Past reporting from Intel471 and blockchain investigator ZachXBT had already exposed AudiA6 for facilitating illegal activity. The current crackdown was triggered by the arrest of a Ukrainian national in Poland in September 2025, whose devices provided critical forensic evidence. This allowed investigators to identify key figures behind the operation and eventually locate and arrest them in Georgia.

As a result of yesterday’s coordinated action, authorities have arrested two individuals in Georgia, searched three properties, and seized 25 domains, 80 vehicles and properties, €86,000 ($99,000) in cryptocurrency, and frozen an additional €692,000 ($798,000). Telegram accounts used by the network have also been blocked.

The two arrested individuals, a Ukrainian and a Russian national, are believed to be administrators not only of AudiA6 but also of the underground forum “Dark2Web,” which cybercriminals used to advertise illicit services. Both websites now display seizure notices to visitors.

The U. S. Department of Justice named Ruslan Igorevich Tkachuk, aged 37, and Alexander Vladimirovich Ledenev, aged 25, as senior members of the AudiA6 platform.
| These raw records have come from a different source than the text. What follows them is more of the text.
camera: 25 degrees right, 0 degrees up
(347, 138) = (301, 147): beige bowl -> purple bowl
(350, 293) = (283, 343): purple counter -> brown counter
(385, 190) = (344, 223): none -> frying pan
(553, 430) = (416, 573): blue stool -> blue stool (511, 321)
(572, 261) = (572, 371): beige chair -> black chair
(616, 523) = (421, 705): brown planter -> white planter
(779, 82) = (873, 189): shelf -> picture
They are currently in Georgian custody and face sentences of up to 20 years in prison for facilitating cybercrime laundering operations.
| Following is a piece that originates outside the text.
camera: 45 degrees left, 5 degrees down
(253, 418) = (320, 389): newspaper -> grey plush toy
According to the DoJ, “Out of the approximately 10,333 bitcoin deposited, approximately 393.39 BTC (valued at around $19,234,331 at the time of the transactions) were received directly from known darknet markets, ransomware organizations, cybercrime services, and other illicit sources, while additional funds were deposited indirectly from illicit sources into AudiA6 wallets.”

In addition to the two administrators, authorities retrieved 6,000 ‘Know-Your-Customer’ (KYC) records linked to money mule accounts. Europol says these accounts were created using stolen or purchased identities, with many connected to Russian-speaking intermediaries who recruited the mules specifically for this purpose. The massive network of money mules used multiple domains to register accounts on cryptocurrency exchanges, a detail Europol published to raise awareness and help platforms block similar activity in the future.